Oh and by the way, I use StartSSL who provide 1-year SSL-certificates for free and their root CA is installed on Windows by default. They don’t provide SAN-certificates tough.
There are 3 steps:
- Create a Certificate Request (CSR) on the server where the certificate will be installed
- Submit the CSR to the CA-server
- Install the certificate on the server
NOTE: We will be issuing a certificate with SAN, Subject Alternate Name so the CA-server has to be able to issue it. My CA was able to issue it using the New-ExchangeCertificate cmdlet, but when I did it with certreq.exe, the Subject Alternative Name value was simply missing:
I had to enable it on the CA-server.
certutil -setreg policy\EditFlags +EDITF_ATTRIBUTESUBJECTALTNAME2
Restart the service. After that, the certificate contained the SAN.
Step 1:
Keep all files in a dir, for example C:\Temp. Create a file, csr.inf containing the following (make sure to replace sysadminlab.net with your domain).
[NewRequest]
Subject=”CN=owa.sysadminlab.net,OU=IT,O=Sysadmin Lab,L=Stockholm,S=Stockholm,C=SE”
Exportable=TRUE
KeyLength=2048
MachineKeySet=TRUE
FriendlyName=”Microsoft Exchange”
KeySpec=1
[EnhancedKeyUsageExtension]
OID=1.3.6.1.5.5.7.3.1
[RequestAttributes]
CertificateTemplate=WebServer
SAN=”dns=webmail.sysadminlab.net&dns=autodiscover.sysadminlab.net”

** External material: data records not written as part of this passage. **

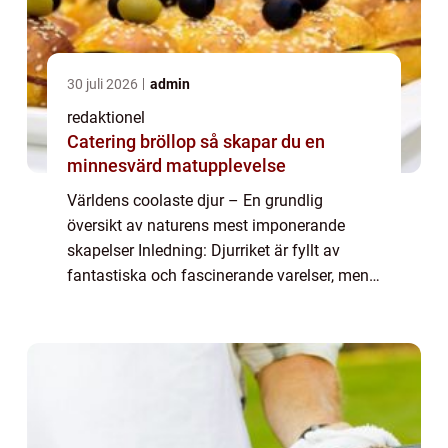
30 juli 2026
admin
redaktionel
Catering bröllop så skapar du en
minnesvärd matupplevelse
Världens coolaste djur – En grundlig
översikt av naturens mest imponerande
skapelser Inledning: Djurriket är fyllt av
fantastiska och fascinerande varelser, men
vilka är egentligen de coolaste? I denna
artikel kommer vi att ta dig med på en res...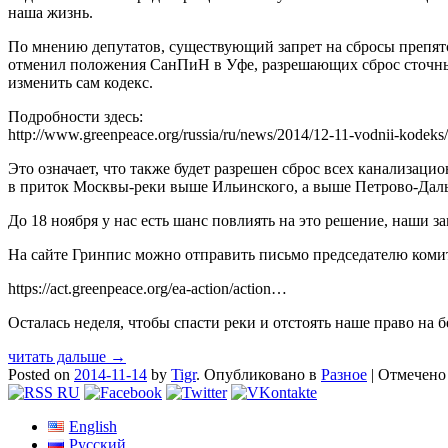
наша жизнь.
По мнению депутатов, существующий запрет на сбросы препятст
отменил положения СанПиН в Уфе, разрешающих сброс сточных
изменить сам кодекс.
Подробности здесь:
http://www.greenpeace.org/russia/ru/news/2014/12-11-vodnii-kodeks/
Это означает, что также будет разрешен сброс всех канализаци
в приток Москвы-реки выше Ильинского, а выше Петрово-Даль
До 18 ноября у нас есть шанс повлиять на это решение, наши за
На сайте Гринпис можно отправить письмо председателю коми
https://act.greenpeace.org/ea-action/action…
Осталась неделя, чтобы спасти реки и отстоять наше право н
читать дальше →
Posted on
2014-11-14
by
Tigr
.
Опубликовано в
Разное
|
Отмечен
English
Русский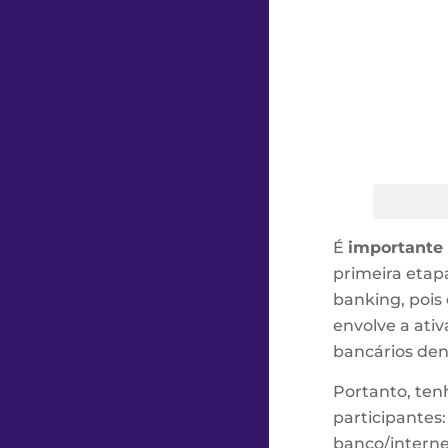
É
importante
primeira etapa
banking, pois
envolve a ati
bancários den
Portanto, ten
participantes:
banco/internet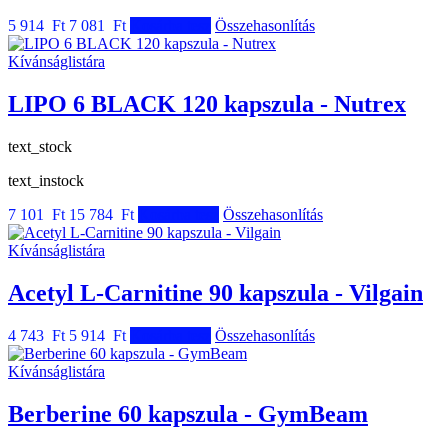
5 914 Ft
7 081 Ft
Kosárba tesz
Összehasonlítás
Kívánságlistára
LIPO 6 BLACK 120 kapszula - Nutrex
text_stock
text_instock
7 101 Ft
15 784 Ft
Kosárba tesz
Összehasonlítás
Kívánságlistára
Acetyl L-Carnitine 90 kapszula - Vilgain
4 743 Ft
5 914 Ft
Kosárba tesz
Összehasonlítás
Kívánságlistára
Berberine 60 kapszula - GymBeam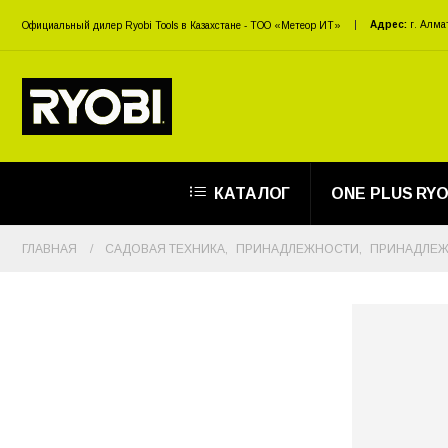
Адрес:
г. Алма
Официальный дилер Ryobi Tools в Казахстане - ТОО «Метеор ИТ»
КАТАЛОГ
ONE PLUS RYO
ГЛАВНАЯ
САДОВАЯ ТЕХНИКА
,
ПРИНАДЛЕЖНОСТИ
,
ПРИНАДЛЕЖ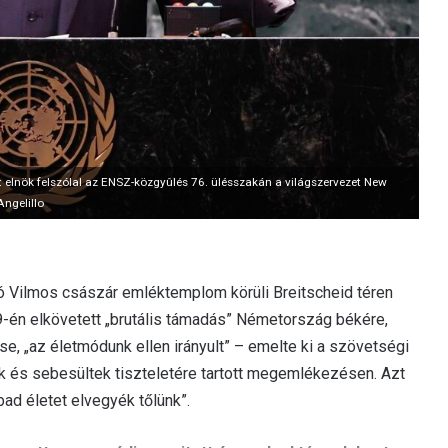
 elnök felszólal az ENSZ-közgyûlés 76. ülésszakán a világszervezet New
ngelillo
ó Vilmos császár emléktemplom körüli Breitscheid téren
-én elkövetett „brutális támadás” Németország békére,
 „az életmódunk ellen irányult” – emelte ki a szövetségi
ok és sebesültek tiszteletére tartott megemlékezésen. Azt
ad életet elvegyék tőlünk”.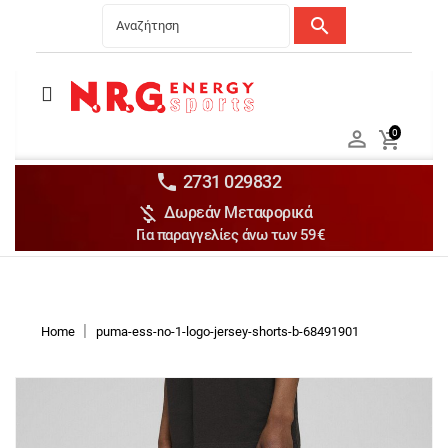
search
Menu
Ανδρικά


0

Γυναικεία

Παιδικά


2731 029832

Δωρεάν Μεταφορικά
Αξεσουάρ

Για παραγγελίες άνω των 59€
Αθλήματα

Brands

Discounts
Home
puma-ess-no-1-logo-jersey-shorts-b-68491901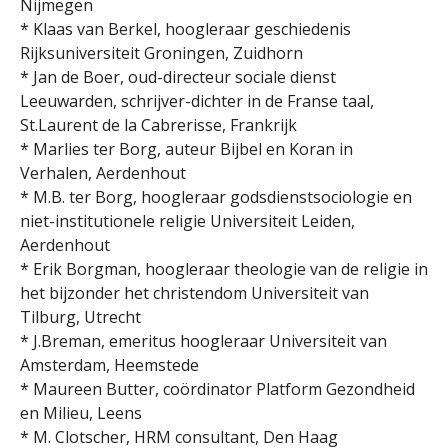
Nijmegen
* Klaas van Berkel, hoogleraar geschiedenis
Rijksuniversiteit Groningen, Zuidhorn
* Jan de Boer, oud-directeur sociale dienst
Leeuwarden, schrijver-dichter in de Franse taal,
St.Laurent de la Cabrerisse, Frankrijk
* Marlies ter Borg, auteur Bijbel en Koran in
Verhalen, Aerdenhout
* M.B. ter Borg, hoogleraar godsdienstsociologie en
niet-institutionele religie Universiteit Leiden,
Aerdenhout
* Erik Borgman, hoogleraar theologie van de religie in
het bijzonder het christendom Universiteit van
Tilburg, Utrecht
* J.Breman, emeritus hoogleraar Universiteit van
Amsterdam, Heemstede
* Maureen Butter, coördinator Platform Gezondheid
en Milieu, Leens
* M. Clotscher, HRM consultant, Den Haag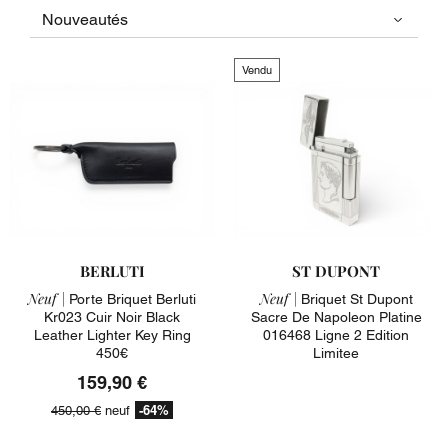
Vendu
BERLUTI
ST DUPONT
Neuf |
Neuf |
Porte Briquet Berluti
Briquet St Dupont
Kr023 Cuir Noir Black
Sacre De Napoleon Platine
Leather Lighter Key Ring
016468 Ligne 2 Edition
450€
Limitee
159,90 €
-64%
450,00 €
neuf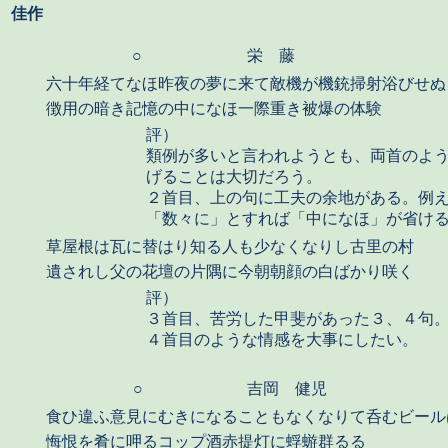
佳作
○
栄 藤
六十年経てなほ昨夜の夢に来て敵機が機銃掃射浴びせぬ
徴用の暗き記憶の中になほ一際重き被爆の体験
評）
類例が多いと言われようとも、両首のよ
げることは大切だろう。
２首目、上の句に工夫の余地がある。例
「数々に」とすれば「中になほ」が省け
草屋根は瓦に替はり知る人も少なくなりし古里の村
遺されし父の花壇の片隅に今朝朝顔の白ばかり咲く
評）
３首目、苦労した甲斐があった３、４句
４首目のような情感を大事にしたい。
○
吉岡 健児
食ひ違ふ意見にむきになることもなくなりて呑むビール
悔恨を肴に呷るコップ酒赤提灯に蜉蝣群るる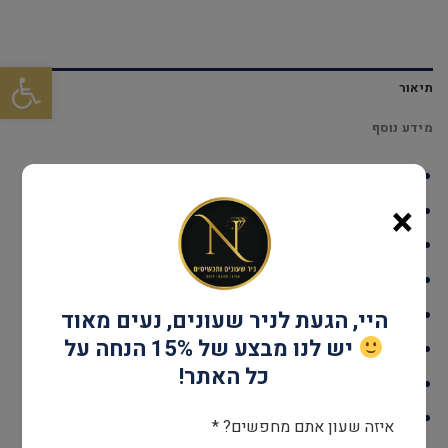
פתח סרגל
תיאור
מידע נוסף
דגם: BR3021
×
עמידות במים: עד 30 מטר
גוף השעון: Stainless Steel
אחריות: שנתיים
קוטר: 28 מ"מ
היי, הגעת לניר שעונים, נעים מאוד
יש לנו מבצע של 15% הנחה על
מנגנון: קוורץ
כל האתר!
זכוכית: מינרל
צבע: כסוף וזהב
איזה שעון אתם מחפשים? *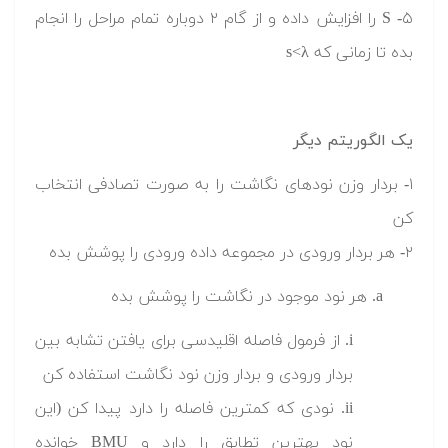
۵- S را افزایش داده و از گام ۲ دوباره تمام مراحل را انجام
بده تا زمانی که s<λ
یک الگوریتم دیگر
۱- بردار وزن نودهای نگاشت را به صورت تصادفی انتخاب
کن
۲- هر بردار ورودی در مجموعه داده ورودی را پوشش بده
a. هر نود موجود در نگاشت را پوشش بده
i. از فرمول فاصله اقلیدسی برای یافتن تشابه بین
بردار ورودی و بردار وزن نود نگاشت استفاده کن
ii. نودی که کمترین فاصله را دارد پیدا کن (این
نود بهترین تطابق را دارد و BMU خوانده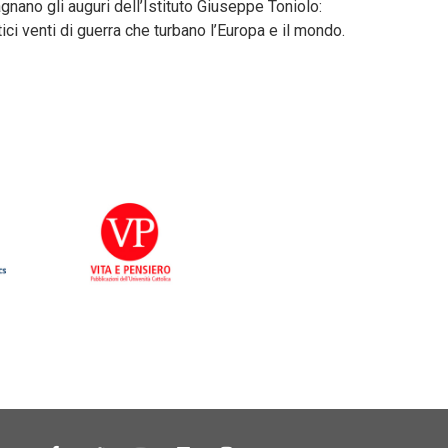
nano gli auguri dell’Istituto Giuseppe Toniolo:
i venti di guerra che turbano l’Europa e il mondo.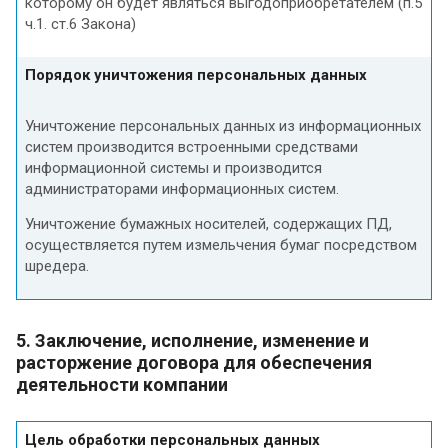
которому он будет являться выгодоприобретателем (п.5
ч.1. ст.6 Закона)
Порядок уничтожения персональных данных
Уничтожение персональных данных из информационных
систем производится встроенными средствами
информационной системы и производится
администраторами информационных систем.
Уничтожение бумажных носителей, содержащих ПД,
осуществляется путем измельчения бумаг посредством
шредера.
5. Заключение, исполнение, изменение и
расторжение договора для обеспечения
деятельности компании
Цель обработки персональных данных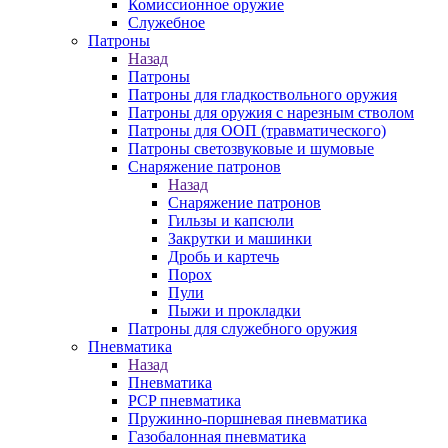
Комиссионное оружие
Служебное
Патроны
Назад
Патроны
Патроны для гладкоствольного оружия
Патроны для оружия с нарезным стволом
Патроны для ООП (травматического)
Патроны светозвуковые и шумовые
Снаряжение патронов
Назад
Снаряжение патронов
Гильзы и капсюли
Закрутки и машинки
Дробь и картечь
Порох
Пули
Пыжи и прокладки
Патроны для служебного оружия
Пневматика
Назад
Пневматика
PCP пневматика
Пружинно-поршневая пневматика
Газобалонная пневматика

I don’t know if OID is really needed since it seems to be default if I remove it. Also, at first I got “Incorrect key type” when trying to choose the certificate in the TMG/ISA-server. Then I found this post describing KeySpec (which by default is 2 according to the certreq syntax). After adding that, it worked.
Anyway, with command prompt, run the command to create a new CSR and save it to request.req:
certreq -new csr.inf request.req
It will complain there’s no template called WebServer but that’s OK. It seems like you must supply a template name when requesting a certificate to Microsoft CA, otherwise you’ll get an error message.
Step 2:
Transfer request.req to the CA-server in some way. With the CA MMC-console, right-click your CA and choose All Tasks -> Submit new request… After a few seconds ask you were to save the certificate as a .cer-file. After saving it as certificate.cer, you can refresh the CA management console -> Issued Certificates and you will see the new certificate.
Step 3:
Transfer the certificate.cer file to the server and run the following command:
certreq -Accept certificate.cer
It won’t give you anything back but if you check the certificates MMC, you will see the certificate has been installed and has a private key and has the SAN field added:
If you’re like me and now have the certificate installed on a TMG/ISA server, you might want to change certificate on a web listener, do the following:
- Open Forefront TMG Management
- Task Pane to the right -> Toolbox -> Network Object -> Web Listeners
- Select the web listener -> Properties -> Certificates tab and select the certificate you want
I did a lot of requests and never installed all certificates. You might want to delete the pending request on the server. You’ll find them in the Certificates MMC -> Certificate Enrollment Requests.
Hi Jonas,
The OID (object identifier) identifies the permitted certificate key usage. For example a certificate than can be used for server authentication includes an OID of 1.3.6.1.5.5.7.3.1.
Depending on how the certificate will be used, the OID is usually defined by the relevant certificate template.
Cheers
JJ
“Transfer request.req to the CA-server in some way.” ????????!! What do you mean “IN SOME WAY”????
You can copy it over the network to UNC-path or map the CA-server’s C: drive using \\CASERVER\C$ or you could copy it manually to a USB-drive etc.